After a big sleep, we awoke with a small, but important mission: to find a Nepalese guidebook. This was a formative part of our plan for that day, which included figuring out how to get ourselves to Bardia National Park, which we had already decided was our next stop. Although simple in theory, it proved to be quite a complicated mission due to the lack of book vendors in the tiny, one-street town. Fortunately, this also meant there were fewer options, which greatly reduced our search time.
After we finally secured an old copy of the L.P., we settled down at a nearby restaurant to begin planning how to make the most of what was left of the day. We weren't there very long before we were joined by a chatty professor from a university in Arizona, who had a strong interest in Buddhism and was following a route of important Buddhist sights in Nepal and India. We quickly discovered he was chock-full of information on Lumbini. So much so, in fact, that our newly acquired guidebook was somewhat redundant! On his astute advice, we rented bikes with the aim of exploring the nearby temples.
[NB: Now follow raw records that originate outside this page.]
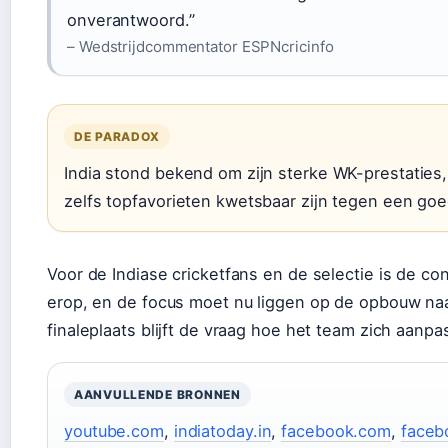
onverantwoord.”
– Wedstrijdcommentator ESPNcricinfo
DE PARADOX
India stond bekend om zijn sterke WK-prestaties
zelfs topfavorieten kwetsbaar zijn tegen een goe
Voor de Indiase cricketfans en de selectie is de con
erop, en de focus moet nu liggen op de opbouw na
finaleplaats blijft de vraag hoe het team zich aan
AANVULLENDE BRONNEN
youtube.com
,
indiatoday.in
,
facebook.com
,
faceb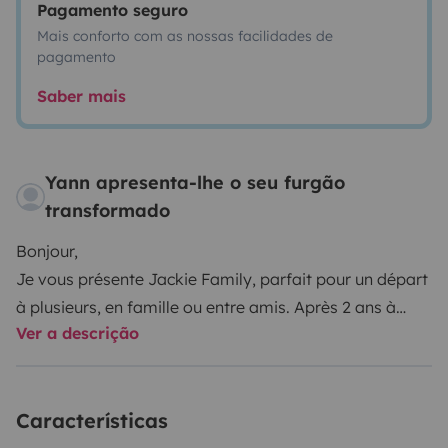
Pagamento seguro
Mais conforto com as nossas facilidades de
pagamento
Saber mais
Yann apresenta-lhe o seu furgão
transformado
Bonjour,
Je vous présente Jackie Family, parfait pour un départ
à plusieurs, en famille ou entre amis. Après 2 ans à
Ver a descrição
sillonner les routes en fourgon aménagé, je propose
désormais mes véhicules à la location. Celui-ci est très
récent, 1ère mise en circulation en avril 2024.
Características
Vous apprécierez la possibilité de voyager et dormir
jusqu'à 5 personnes dans un format contenu puisque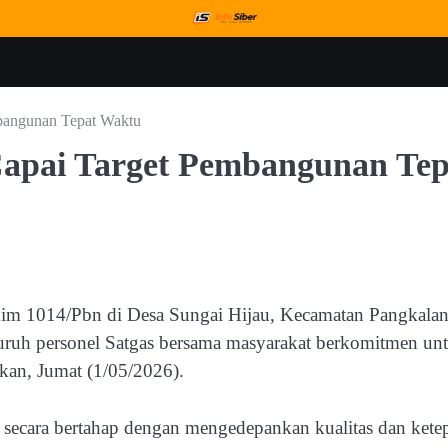
bangunan Tepat Waktu
apai Target Pembangunan Tep
m 1014/Pbn di Desa Sungai Hijau, Kecamatan Pangkala
eluruh personel Satgas bersama masyarakat berkomitmen un
ukan, Jumat (1/05/2026).
n secara bertahap dengan mengedepankan kualitas dan kete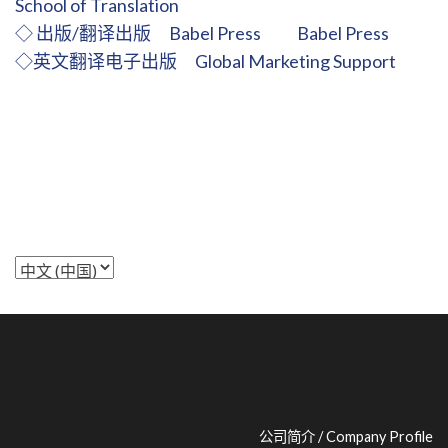
School of Translation
◇ 出版/翻译出版 Babel Press Babel Press
◇英文翻译电子出版 Global Marketing Support
选
择
语
言
公司简介 / Company Profile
The decision to rent bikes was a very wise one, as we would definitely not have had time to see half as much if we had been on foot, and the weather was pretty warm (we had been looking forward to cooler temperatures in Nepal, but I guess that won't kick in until we get into the mountains). Our first stop, and our primary reason for visiting Lumbini, was the birthplace of Buddha, marked by an ancient Boudha tree. It seems like there is some debate as to whether it genuinely is the birthplace of Buddha, but there is no doubt that it is a wonderfully peaceful spot. We spent quite some time lazing underneath a tree, looking out onto the meditating monks and the prayer flags that surround the area, and watching the turtles basking in the nearby pond.
This little haven of peace and quiet was like a breath of fresh air after the stresses of India. Monique even zoned out and did a spot of meditating herself.
We eventually dragged ourselves away to explore the rest of the area which was like a world tour of Buddhist temples – every country with a significant Buddhist population has a temple in its traditional style. We didn't have time to stop by them all, but we did check out the Korean, Chinese, Thai, Cambodian and Vietnamese temples. It was really enjoyable to cycle through the lush green vegetation alongside a lake and stop periodically to check out a temple (some of which brought back memories of temples visited on our last trip to South East Asia).
At the far end of the large and spread-out complex of temples is the World Peace Pagoda – a striking white stupa surrounded by grass and tree that was quite lovely against the perfectly blue sky.
On the way back we encountered an excitable group of locals dancing around a truck as it slowly moved down the road blasting out lively music. It turned out to be a wedding celebration, and we enjoyed sharing in the celebratory atmosphere as the touring party moved past us.
It was a really enjoyable day, and a great start to Nepal. Just two days in we had already decided that we definitely didn't have enough time in Nepal.